A Zacks Rank #1 (Strong Buy), MDRX has surpassed earnings estimates in each of the past seven quarters, most recently posting Q4 EPS of $0.79 – a remarkable +154.84% surprise over consensus estimates. Allscripts has delivered a trailing four-quarter average earnings surprise of +64.82%, helping push MDRX stock 40% higher in the past year. The stock is up 17.5% this year alone while the major indices have been in correction mode.
Allscripts Healthcare Solutions, Inc. Price and EPS Surprise
Analysts have revised their Q1 EPS estimates for MDRX by +38.1% in the past 60 days. The Zacks Consensus Estimate for the current quarter now stands at $0.29, which would represent 52.63% growth versus the same quarter last year. MDRX is scheduled to report the quarterly results on May 5th.

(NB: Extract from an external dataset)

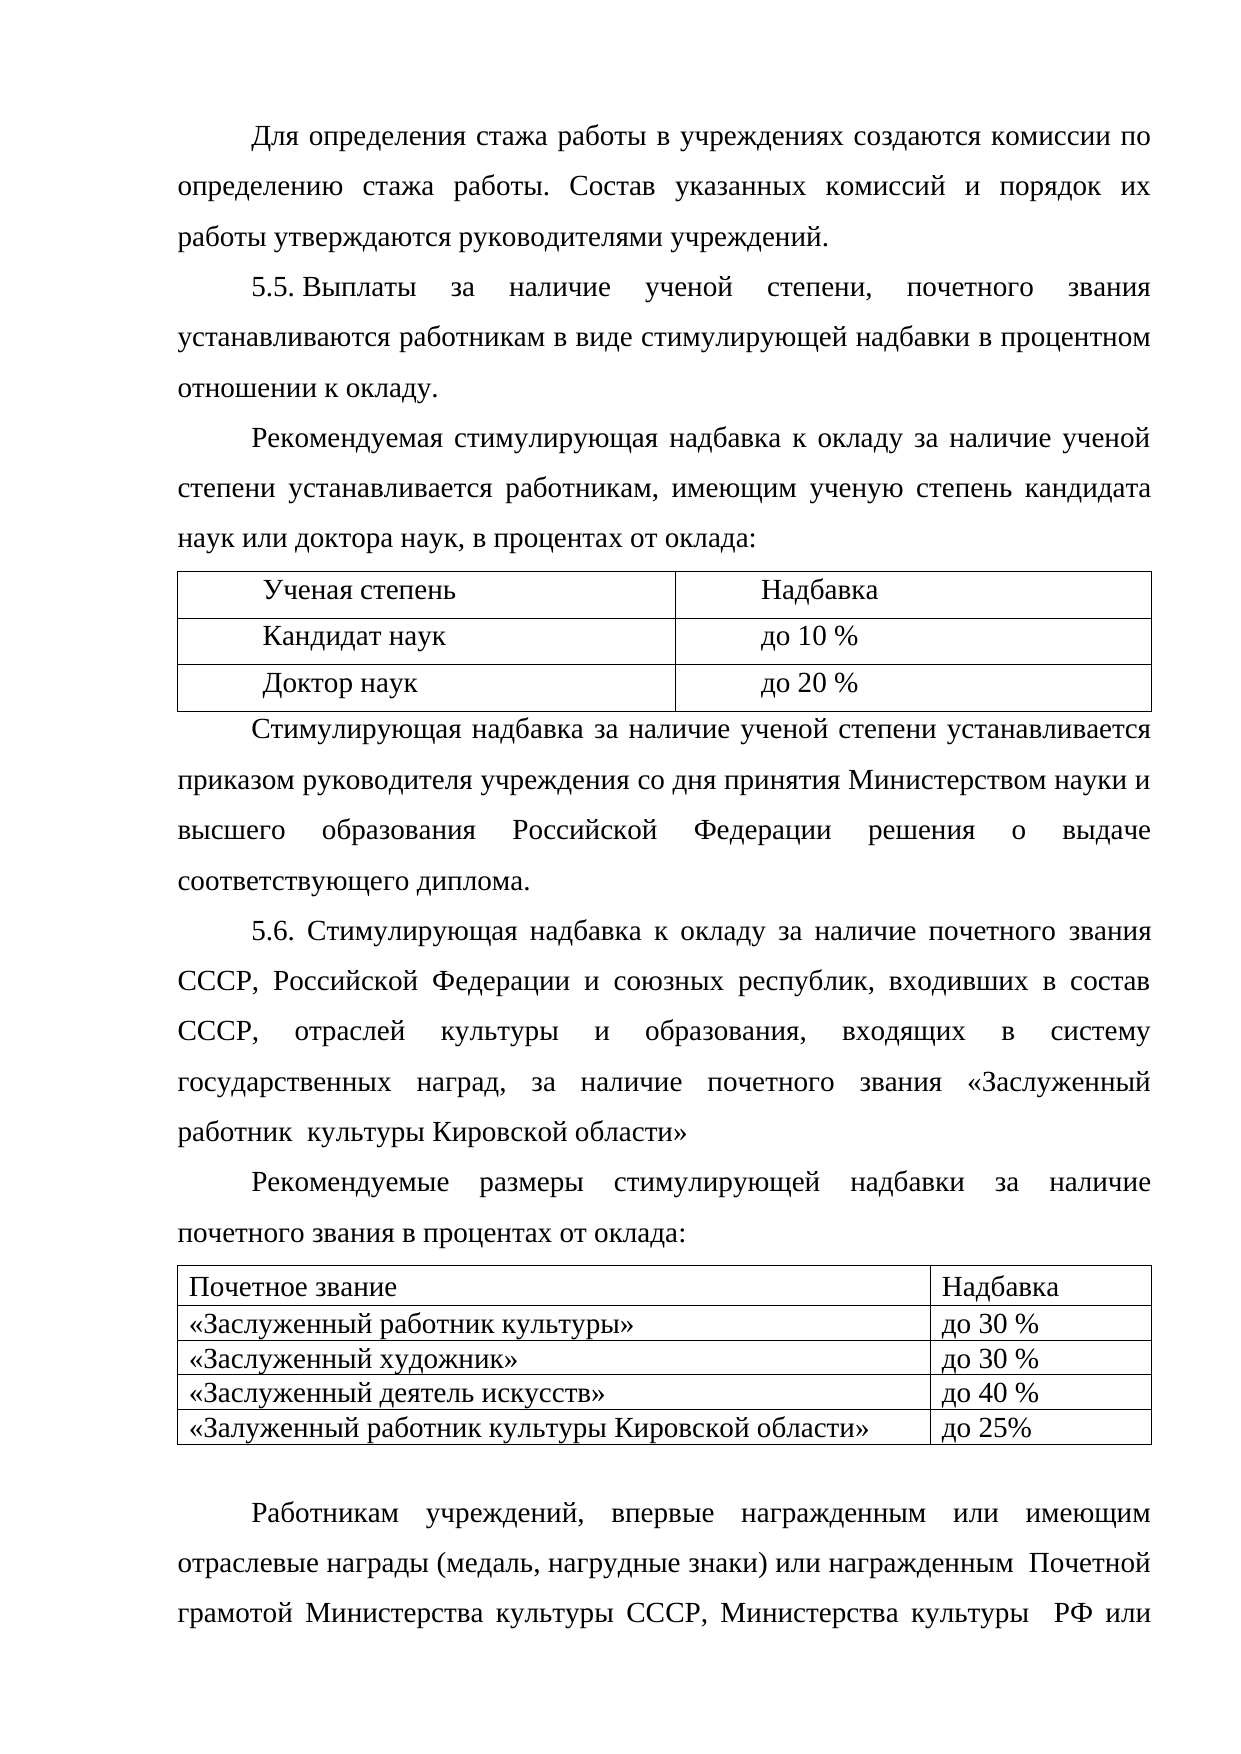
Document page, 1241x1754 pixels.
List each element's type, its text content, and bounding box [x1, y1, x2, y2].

Change Healthcare, Inc. (CHNG)
Change Healthcare is an independent healthcare technology company that provides data analytics to U.S. healthcare providers. CHNG serves BlueCross Blue Shield plans, Medicare and Medicaid plans, provider-sponsored payers, insurers, as well as hospital and health systems. Change Healthcare was incorporated in 2016 and is headquartered in Nashville, TN.

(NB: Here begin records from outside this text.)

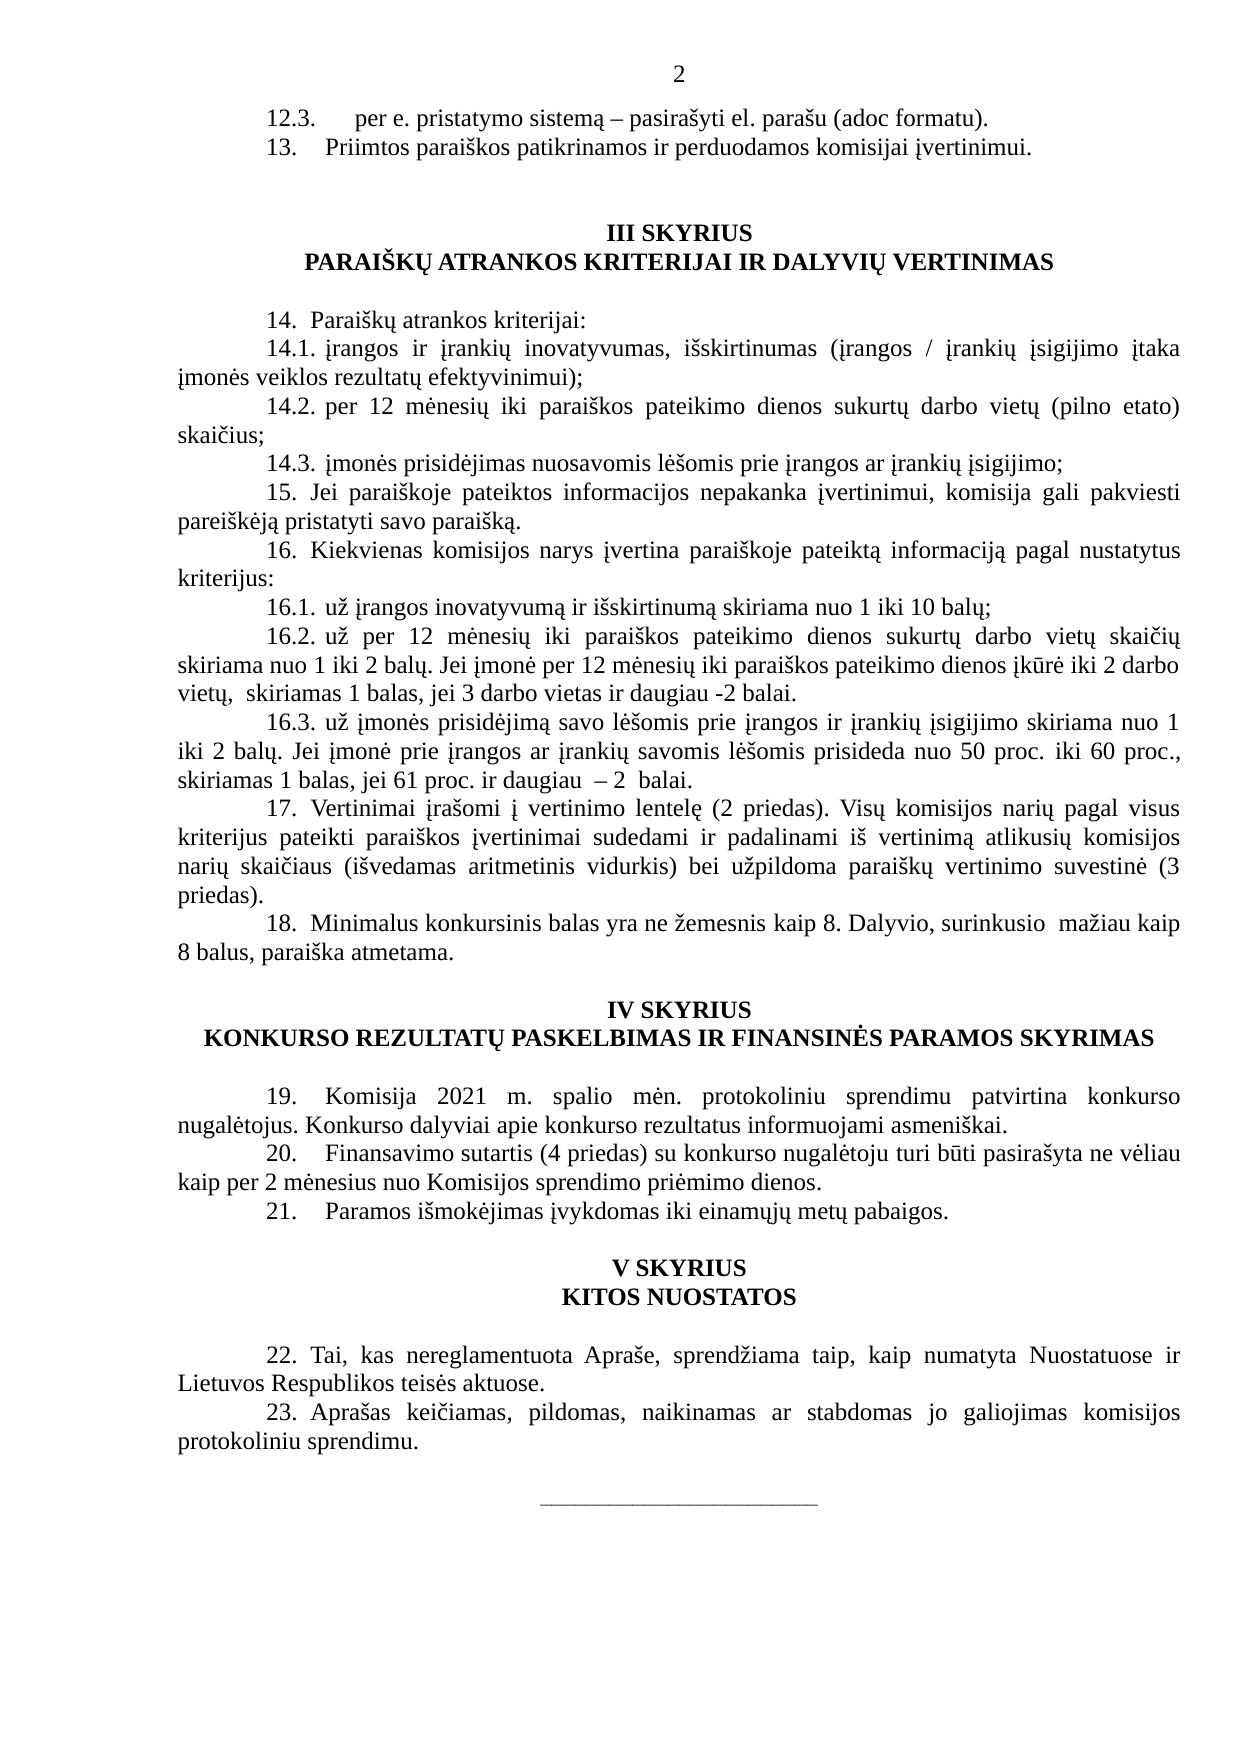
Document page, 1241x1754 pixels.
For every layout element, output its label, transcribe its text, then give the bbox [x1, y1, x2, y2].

list Paramos išmokėjimas įvykdomas iki einamųjų metų pabaigos. [177, 1196, 1181, 1225]
list Vertinimai įrašomi į vertinimo lentelę (2 priedas). Visų komisijos narių pagal visus kriterijus pateikti paraiškos įvertinimai sudedami ir padalinami iš vertinimą atlikusių komisijos narių skaičiaus (išvedamas aritmetinis vidurkis) bei užpildoma paraiškų vertinimo suvestinė (3 priedas). [177, 793, 1181, 908]
text KITOS NUOSTATOS [177, 1282, 1181, 1311]
list Aprašas keičiamas, pildomas, naikinamas ar stabdomas jo galiojimas komisijos protokoliniu sprendimu. [177, 1397, 1181, 1455]
list Komisija 2021 m. spalio mėn. protokoliniu sprendimu patvirtina konkurso nugalėtojus. Konkurso dalyviai apie konkurso rezultatus informuojami asmeniškai. [177, 1081, 1181, 1138]
text III SKYRIUS [177, 218, 1181, 247]
text KONKURSO REZULTATŲ PASKELBIMAS IR FINANSINĖS PARAMOS SKYRIMAS [177, 1023, 1181, 1052]
list Jei paraiškoje pateiktos informacijos nepakanka įvertinimui, komisija gali pakviesti pareiškėją pristatyti savo paraišką. [177, 477, 1181, 535]
text IV SKYRIUS [177, 995, 1181, 1023]
list Kiekvienas komisijos narys įvertina paraiškoje pateiktą informaciją pagal nustatytus kriterijus: [177, 535, 1181, 592]
list Paraiškų atrankos kriterijai: [177, 305, 1181, 333]
list Minimalus konkursinis balas yra ne žemesnis kaip 8. Dalyvio, surinkusio mažiau kaip 8 balus, paraiška atmetama. [177, 908, 1181, 966]
list per 12 mėnesių iki paraiškos pateikimo dienos sukurtų darbo vietų (pilno etato) skaičius; [177, 391, 1181, 448]
list įrangos ir įrankių inovatyvumas, išskirtinumas (įrangos / įrankių įsigijimo įtaka įmonės veiklos rezultatų efektyvinimui); [177, 333, 1181, 391]
text PARAIŠKŲ ATRANKOS KRITERIJAI IR DALYVIŲ VERTINIMAS [177, 247, 1181, 276]
list Tai, kas nereglamentuota Apraše, sprendžiama taip, kaip numatyta Nuostatuose ir Lietuvos Respublikos teisės aktuose. [177, 1340, 1181, 1397]
text ________________________ [177, 1483, 1181, 1507]
list už įrangos inovatyvumą ir išskirtinumą skiriama nuo 1 iki 10 balų; [177, 592, 1181, 621]
text V SKYRIUS [177, 1253, 1181, 1282]
list Priimtos paraiškos patikrinamos ir perduodamos komisijai įvertinimui. [177, 132, 1181, 161]
list Finansavimo sutartis (4 priedas) su konkurso nugalėtoju turi būti pasirašyta ne vėliau kaip per 2 mėnesius nuo Komisijos sprendimo priėmimo dienos. [177, 1138, 1181, 1196]
list įmonės prisidėjimas nuosavomis lėšomis prie įrangos ar įrankių įsigijimo; [177, 448, 1181, 477]
list už per 12 mėnesių iki paraiškos pateikimo dienos sukurtų darbo vietų skaičių skiriama nuo 1 iki 2 balų. Jei įmonė per 12 mėnesių iki paraiškos pateikimo dienos įkūrė iki 2 darbo vietų, skiriamas 1 balas, jei 3 darbo vietas ir daugiau -2 balai. [177, 621, 1181, 707]
list už įmonės prisidėjimą savo lėšomis prie įrangos ir įrankių įsigijimo skiriama nuo 1 iki 2 balų. Jei įmonė prie įrangos ar įrankių savomis lėšomis prisideda nuo 50 proc. iki 60 proc., skiriamas 1 balas, jei 61 proc. ir daugiau – 2 balai. [177, 707, 1181, 793]
list per e. pristatymo sistemą – pasirašyti el. parašu (adoc formatu). [177, 103, 1181, 132]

If there’s one thing we can all agree on, it’s the fact that certain elements of our domestic healthcare system are slow and outdated. CHNG has been leveraging artificial intelligence and machine learning to detect these inefficiencies and eliminate them from administrative processes in the healthcare system. This also serves to lower costs and helps both patients and providers achieve better outcomes.
A Zacks #2 (Buy) stock, CHNG is relatively undervalued (13.45 forward P/E) relative to its industry group (18.76). The healthcare tech company has missed earnings estimates just one time in the past eleven quarters. Over the past four quarters, CHNG has averaged a +1.4% positive earnings surprise. The stock has held up fairly well this year (-1.8%) while the major indexes are all in correction territory.
Change Healthcare Inc. Price and EPS Surprise
Analysts covering CHNG have increased their current-quarter EPS estimates by +2.38% in the past 60 days. The Zacks Consensus estimate is now $0.43, reflecting growth of over 2% versus the same quarter a year ago. CHNG is scheduled for its next earnings report on May 25th.